Archive | December, 2017

My lesson about letting go

27 Dec

Sometimes I think it would be better to be a cat: as far as I know, my cat lives truly in the moment, and doesn’t show any sign of clinging or aversion the way we humans do. This could be a sample of how the mind of my cat works: “I am hungry. Give me my food now. I’m waiting for my food. Petting is good. Yes. I’m hungry. Give me my food now. I’m smelling my food- smells good, eat it!”

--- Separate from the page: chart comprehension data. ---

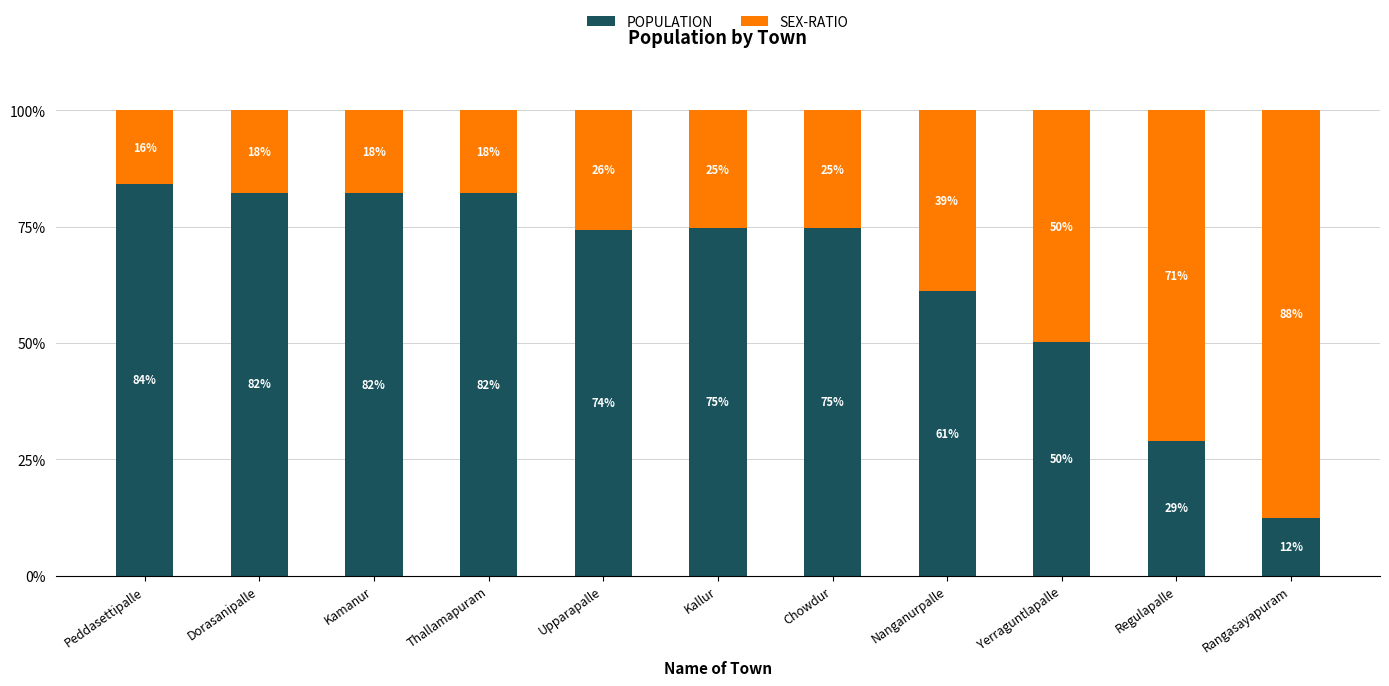

True or false: POPULATION has a value of 82.3 at Kamanur.

True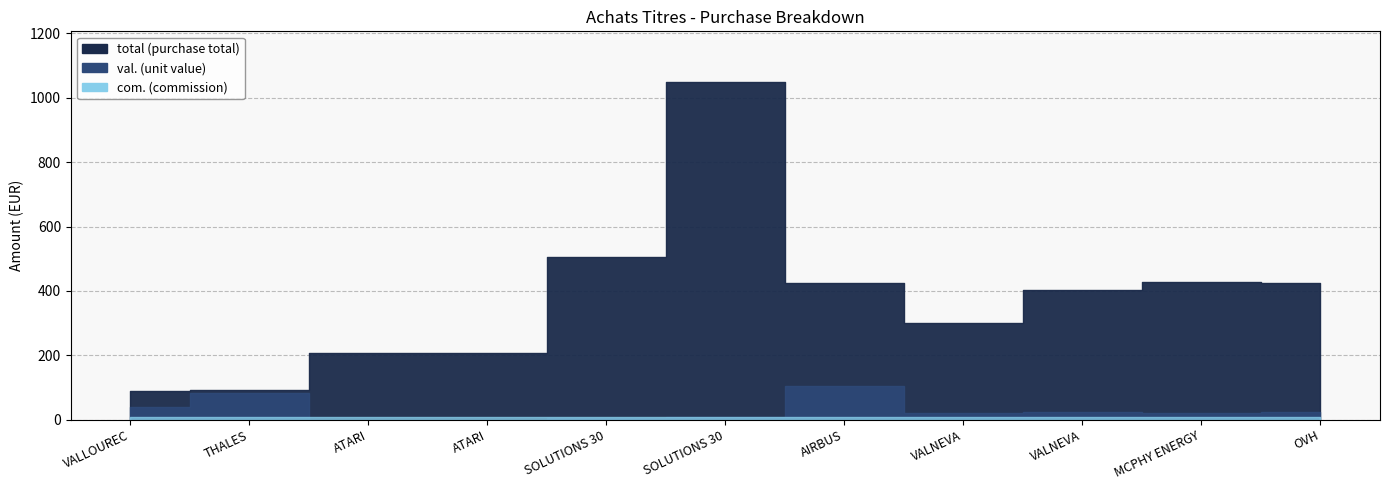

What is the label of the 5th point from the right?

AIRBUS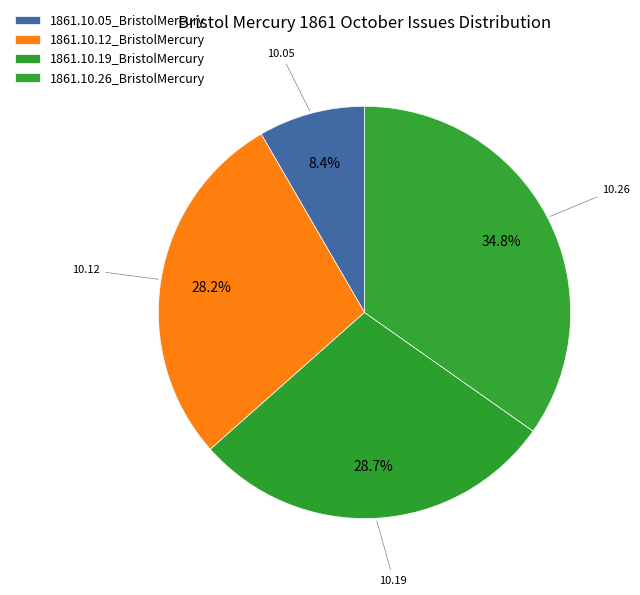

How many segments does this pie chart have?

4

The following is a true scenario that illustrates how I am not like my cat. This is an example of how my mind works: “WAIT! I came to my dad’s house to cut some boughs for decorating my house for Christmas like I have for years, only to find that dad had the lower boughs of his 50 foot tall spruce tree cut off. Now I can’t cut any boughs, like I ALWAYS have!” (Pause to feel the enormity of this reality). (Pause to pout like a little girl whose daddy should be there to take care of all her needs and wants). (Pause to remember that Mom, who died in July, ALWAYS let me do this- and who would NEVER have cut those lower limbs off her tree! But- she’s no longer here). What I actually say to my dad: “Oh. That’s right; you had the lower limbs trimmed off your tree. I’d forgotten. Oh well, things change.” (Experience extended mental struggle, and grief over how things used to be). (Experience the dawning realization that it’s hard to let go of what’s familiar and comfortable. Engage in self-talk: It’s ok, Christina. Things do change, and that’s ok. This is a year of big changes, and how you experience them depends on how you view them).

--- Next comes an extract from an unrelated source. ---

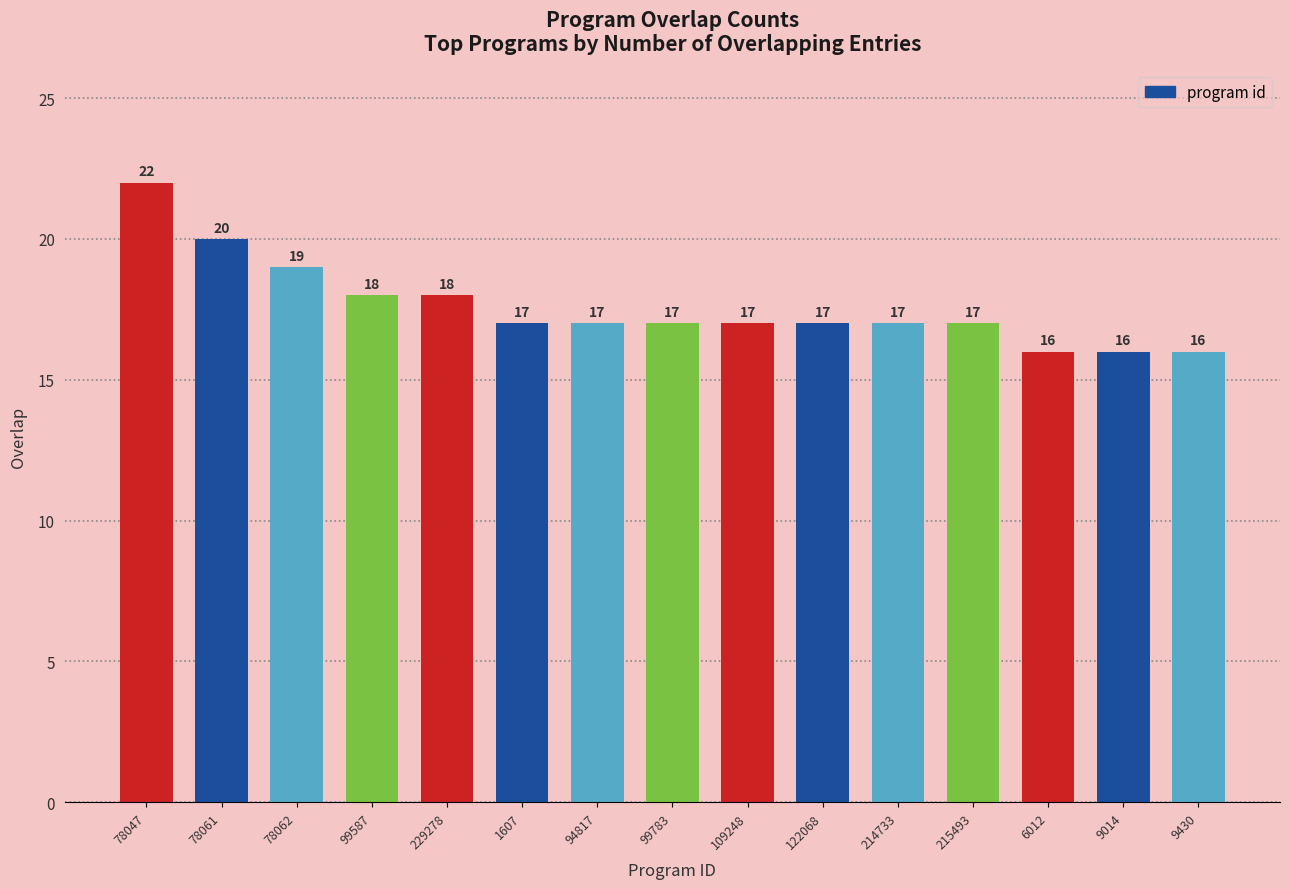

What is the ratio of the value at 6012 to the value at 94817?

0.9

What’s amazing to me is that the above thought process and concomitant emotions took only several seconds to happen; and the echoes of those emotions and thoughts continued for many days afterwards. Letting go doesn’t seem to be something that happens immediately, but is rather a process of refinement and maturation. Here is where Thich Nhat Han’s method of addressing our emotions can come in handy: “Hello, my little grief; hello, my little anger.” Then when you have problems sleeping, or with your digestion, or your skin breaks out, you understand that you’re literally processing your emotions, through your body, and you can have some compassion and appreciation for that!

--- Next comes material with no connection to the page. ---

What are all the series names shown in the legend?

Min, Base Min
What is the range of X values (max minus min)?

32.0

When we acknowledge our emotions, they have less of a hold on us. As life continues to throw events at us, and we gain more and more experience dealing with them, that refinement process gets faster and faster, until we encounter a difficulty and…seemingly shrug it off. At least, that’s my theory- I have yet to embody that ability!

Back to my cat; perhaps she’s not so different after all. When she encounters a difficult change in her life, she has stomach and elimination upsets, sometimes on the carpet, sometimes on the wood floor. At least she knows how to relax and take care of herself by eating well (voles and mice) and doing her daily yoga!